1USC Plastic and Reconstructive Surgery, Los Angeles, CA, USA, 2USC Orthopedic Surgery, Los Angeles, CA, USA, 3Hand Surgery, Cedars-Sinai Medical Center, Los Angeles, CA, USA.
Purpose: Despite percutaneous trigger finger release (PTFR) success rates over 94%, controversy remains over fear of neurovascular injury. We assessed the safety of blind versus sonographically-guided (US) first annular (A1) pulley releases performed on a perfused cadaveric model.
Methods: 124 finger/31 thumb percutaneous A1 pulley releases were performed on perfused un-embalmed cadavers (65 female, 90 male) and an 18-gauge needle. 45 fingers/thumbs were completed with US versus 110 without. Each digit was evaluated for A1 pulley release and neurovascular, flexor tendon, A2 pulley injury.
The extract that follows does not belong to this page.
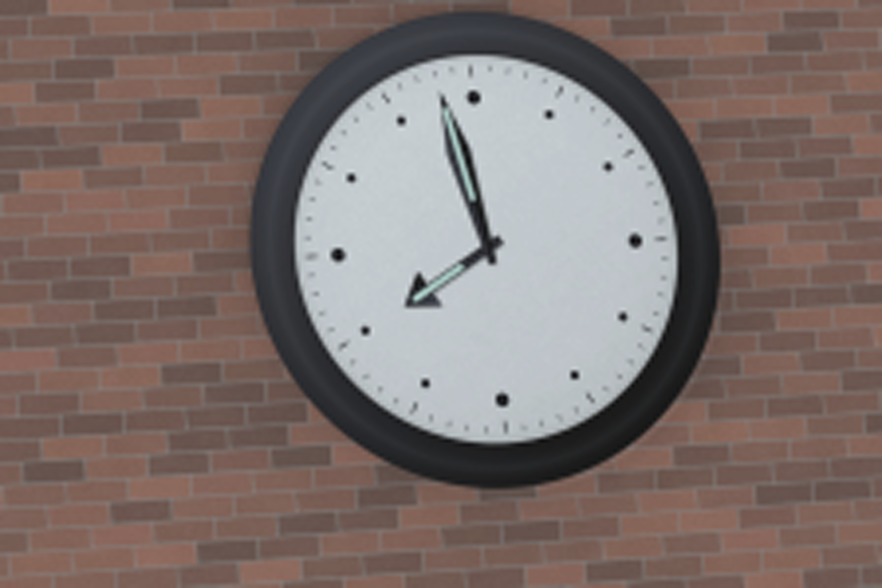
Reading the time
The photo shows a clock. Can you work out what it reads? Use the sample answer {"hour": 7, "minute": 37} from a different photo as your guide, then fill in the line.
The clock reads {"hour": 7, "minute": 58}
Results: 114 (74%) A1 finger and thumb pulleys were effectively released and only three digits (one long, ring, and small finger each) were completely missed (2%). On average, 93% of A1 pulley length was released for all fingers. No significant flexor tendon injury was seen in any digit, although longitudinal scoring was found in 35 fingers (23% overall). No digital, radial or ulnar, artery or nerve was injured. Use of US for PTFR was not more likely to result in a complete pulley release compared to Blind PTFR (80% versus 72%; P < 0.26).
Conclusion: Both blind and ultrasound-assisted percutaneous releases of the A1 pulley can be performed safely and effectively for all fingers including the thumb. Perfusion of cadaver digits enhances surgical simulation for PTFR training, especially for in-vivo identification of structures by US with doppler-flow.